A perda da comunicação escrita acarreta a possibilidade de pagar um leitor - novas despesas.
   O mesmo acontece com as técnicas da vida diária: a pessoa cega precisa comprar serviços. Ela "compra a visão" e quanto maior a compra, mais pesados serão os gastos. O indivíduo habituado a fazer as refeições em restaurantes onde cada um se serve, é agora obrigado a procurar restaurantes caros onde será servido (pagando para isso). O comprador que procurava suas pechinchas e fazia suas compras em lojas, servindo-se sozinho, agora encomenda-as pelo telefone, recebe-as em casa, pagando por isso. As contas do tintureiro subiram, pois, a pessoa cega, inadvertidamente, mancha mais suas roupas, pelo menos precisa mandar lavá-las com mais freqüência, a fim de se assegurar de que estão limpas. O indivíduo que morava sozinho, agora precisa de uma governanta. O serviço de mensageiro tornando-se uma imposição, quando outrora pareceria um luxo.

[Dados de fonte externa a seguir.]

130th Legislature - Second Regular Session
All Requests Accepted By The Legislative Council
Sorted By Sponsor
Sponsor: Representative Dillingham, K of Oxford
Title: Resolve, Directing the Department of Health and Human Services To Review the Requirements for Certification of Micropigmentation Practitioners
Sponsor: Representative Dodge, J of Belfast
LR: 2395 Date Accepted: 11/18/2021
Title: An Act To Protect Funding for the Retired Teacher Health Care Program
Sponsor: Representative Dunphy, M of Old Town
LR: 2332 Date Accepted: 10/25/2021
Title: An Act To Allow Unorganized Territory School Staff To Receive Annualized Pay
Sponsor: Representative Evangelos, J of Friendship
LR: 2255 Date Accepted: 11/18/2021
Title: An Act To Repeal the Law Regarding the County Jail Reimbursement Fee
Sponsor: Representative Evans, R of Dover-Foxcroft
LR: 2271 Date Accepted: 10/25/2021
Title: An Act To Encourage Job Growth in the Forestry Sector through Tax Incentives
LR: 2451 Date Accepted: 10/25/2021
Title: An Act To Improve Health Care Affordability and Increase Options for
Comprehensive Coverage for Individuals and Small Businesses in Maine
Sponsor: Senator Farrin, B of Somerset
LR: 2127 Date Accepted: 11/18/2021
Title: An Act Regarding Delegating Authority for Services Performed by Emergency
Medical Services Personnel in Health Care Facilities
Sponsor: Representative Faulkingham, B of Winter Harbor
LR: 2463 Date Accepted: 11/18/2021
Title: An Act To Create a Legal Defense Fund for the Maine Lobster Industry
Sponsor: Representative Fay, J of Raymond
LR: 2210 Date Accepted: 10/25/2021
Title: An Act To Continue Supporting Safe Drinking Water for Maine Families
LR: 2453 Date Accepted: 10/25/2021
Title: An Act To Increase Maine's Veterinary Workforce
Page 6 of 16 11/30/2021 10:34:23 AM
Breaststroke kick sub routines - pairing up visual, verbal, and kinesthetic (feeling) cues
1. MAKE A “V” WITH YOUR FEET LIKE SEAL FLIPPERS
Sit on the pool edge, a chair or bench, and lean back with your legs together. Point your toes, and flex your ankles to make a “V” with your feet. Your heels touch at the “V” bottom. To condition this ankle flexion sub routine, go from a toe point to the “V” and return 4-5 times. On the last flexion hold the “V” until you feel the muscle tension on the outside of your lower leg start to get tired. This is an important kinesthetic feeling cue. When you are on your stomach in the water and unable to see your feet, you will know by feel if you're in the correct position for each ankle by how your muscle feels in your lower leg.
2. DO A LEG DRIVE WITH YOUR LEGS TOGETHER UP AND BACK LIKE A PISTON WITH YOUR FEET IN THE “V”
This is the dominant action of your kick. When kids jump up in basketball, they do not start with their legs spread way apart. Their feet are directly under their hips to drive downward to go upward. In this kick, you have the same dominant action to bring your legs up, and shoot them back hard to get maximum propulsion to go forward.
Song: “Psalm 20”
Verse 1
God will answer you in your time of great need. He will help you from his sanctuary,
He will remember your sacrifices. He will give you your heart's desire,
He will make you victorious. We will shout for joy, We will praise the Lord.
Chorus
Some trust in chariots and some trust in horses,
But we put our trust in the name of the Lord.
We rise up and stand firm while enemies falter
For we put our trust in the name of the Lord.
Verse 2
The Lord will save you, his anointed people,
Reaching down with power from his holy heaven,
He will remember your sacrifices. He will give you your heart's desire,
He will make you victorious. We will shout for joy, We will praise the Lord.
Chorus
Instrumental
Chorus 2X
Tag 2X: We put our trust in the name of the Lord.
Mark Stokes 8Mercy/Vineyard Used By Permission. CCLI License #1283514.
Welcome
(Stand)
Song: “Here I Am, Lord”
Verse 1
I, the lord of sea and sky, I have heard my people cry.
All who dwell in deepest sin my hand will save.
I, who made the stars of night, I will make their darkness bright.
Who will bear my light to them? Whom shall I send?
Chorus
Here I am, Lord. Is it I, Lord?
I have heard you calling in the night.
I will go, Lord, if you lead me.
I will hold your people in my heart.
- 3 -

Caso a pessoa cega tenha meios e se existe oportunidade para tanto, ela pode pagar pela sua visão, a fim de compensar as perdas. Ser-lhe-á possível, por exemplo, tentar recuperar seu emprego ou cargo, contratando alguém e pagando pela visão do "chauffeur", do observador, do ledor ou da secretária que necessita. Naturalmente, nestes casos a despesa será enorme.

Em verdade, há as pessoas, cujas despesas diminuíram com a cegueira. Trata-se dos não remunerados cuja cegueira transformou-os em "sentados". Nunca saem de casa, não necessitam de muitas roupas novas, cessaram de se interessar por coisas que representam gastos. No momento em que a reabilitação os alcança, tirando-os de suas cadeiras, suas despesas atingirão o limite "normal" - indo até mesmo além; tomarão condução para sair, começarão a se interessar em fazer algo e assim, inevitavelmente, começarão a comprar e a gastar.

Sejam estas despesas grandes ou pequenas, muitas delas decorrem da cegueira. Juntando-as aos gastos da moléstia, as despesas aumentam, enquanto que os rendimentos diminuem ou cessam por completo. Assim, pois, para muitas pessoas, esta perda de segurança financeira implica numa morte da liberdade.


CARROLL, Thomas J. Cegueira: o que ela é, o que ela faz e como conviver com ela. São Paulo [s.n.] 1968, cap.6.